Hu Hae-Jin, Goh Sung-Ho, Lee Yeon-Su
Functional Genomics Branch, Research Institute, National Cancer Center, Gyeonggi-do, Republic of Korea.
Genes Genet Syst. 2010;85(6):383-94. doi: 10.1266/ggs.85.383.
Alternative splicing is a main component of protein diversity, and aberrant splicing is known to be one of the main causes of genetic disorders such as cancer. Many statistical and computational approaches have identified several major factors that determine the splicing event, such as exon/intron length, splice site strength, and density of splicing enhancers or silencers. These factors may be correlated with one another and thus result in a specific type of splicing, but there has not been a systematic approach to extracting comprehensible association patterns. Here, we attempted to understand the decision making process of the learning machine on intron retention event. We adopted a hybrid learning machine approach using a random forest and association rule mining algorithm to determine the governing factors of intron retention events and their combined effect on decision-making processes.

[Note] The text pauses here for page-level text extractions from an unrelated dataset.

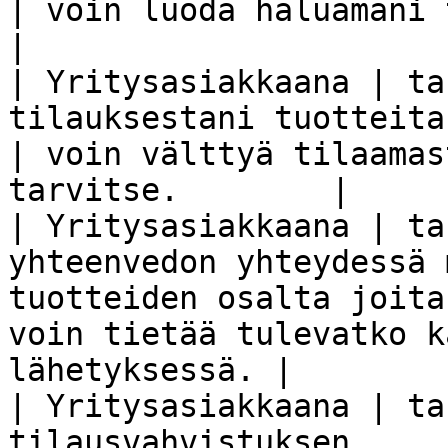
| voin luoda haluamani tilauksen.          
|

| Yritysasiakkaana | ta
tilauksestani tuotteita ennen sen vahvistamis
| voin välttyä tilaamas
tarvitse.        |

| Yritysasiakkaana | ta
yhteenvedon yhteydessä 
tuotteiden osalta joita
voin tietää tulevatko k
lähetyksessä. |

| Yritysasiakkaana | ta
tilausvahvistuksen                                                                           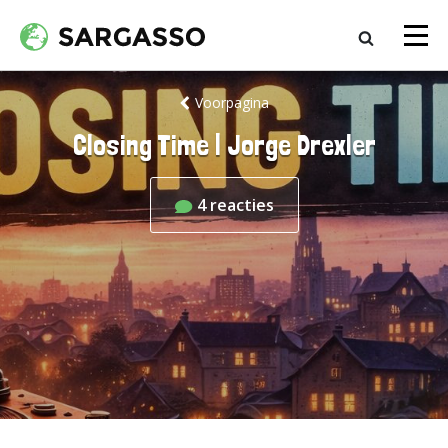
Voorpagina
Closing Time | Jorge Drexler
4
reacties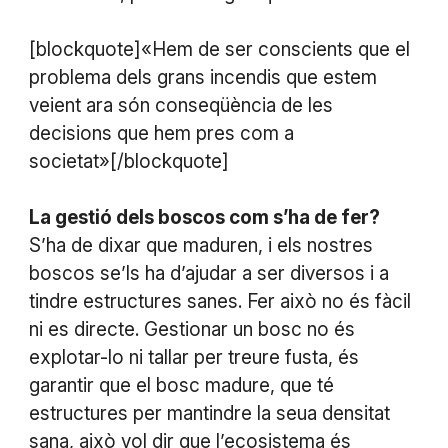
[blockquote]«Hem de ser conscients que el
problema dels grans incendis que estem
veient ara són conseqüència de les
decisions que hem pres com a
societat»[/blockquote]
La gestió dels boscos com s’ha de fer?
S’ha de dixar que maduren, i els nostres
boscos se’ls ha d’ajudar a ser diversos i a
tindre estructures sanes. Fer això no és fàcil
ni es directe. Gestionar un bosc no és
explotar-lo ni tallar per treure fusta, és
garantir que el bosc madure, que té
estructures per mantindre la seua densitat
sana, això vol dir que l’ecosistema és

By quantifying all candidate features into five category values, we enhanced the understandability of generated rules. The interesting features found by the random forest algorithm are that only the adenine- and thymine-based triplets such as ATA, TTA, and ATT, but not the known intronic splicing enhancer GGG triplet is shown the significant features. The rules generated by the association rule mining algorithm also show that constitutive introns are generally characterized by high adenine- and thymine-based triplet frequency (level 3 and above), 3' and 5' splice site scores, exonic splicing silencer scores, and intron length, whereas retained introns are characterized by low-level counterpart scores.
可变剪接是蛋白质多样性的主要组成部分,已知异常剪接是癌症等遗传疾病的主要原因之一。许多统计和计算方法已经确定了决定剪接事件的几个主要因素,例如外显子/内含子长度、剪接位点强度以及剪接增强子或沉默子的密度。这些因素可能相互关联,从而导致特定类型的剪接,但尚未有一种系统的方法来提取可理解的关联模式。在这里,我们试图了解学习机器在保留内含子事件上的决策过程。我们采用了一种混合学习机器方法,使用随机森林和关联规则挖掘算法来确定保留内含子事件的控制因素及其对决策过程的综合影响。通过将所有候选特征量化为五个类别值,我们提高了生成规则的可理解性。随机森林算法发现的有趣特征是,只有基于腺嘌呤和胸腺嘧啶的三联体,如ATA、TTA和ATT,而不是已知的内含子剪接增强子GGG三联体显示出显著特征。关联规则挖掘算法生成的规则还表明,组成型内含子通常具有高基于腺嘌呤和胸腺嘧啶的三联体频率(3级及以上)、3'和5'剪接位点得分、外显子剪接沉默子得分以及内含子长度的特征,而保留的内含子则具有低水平对应得分的特征。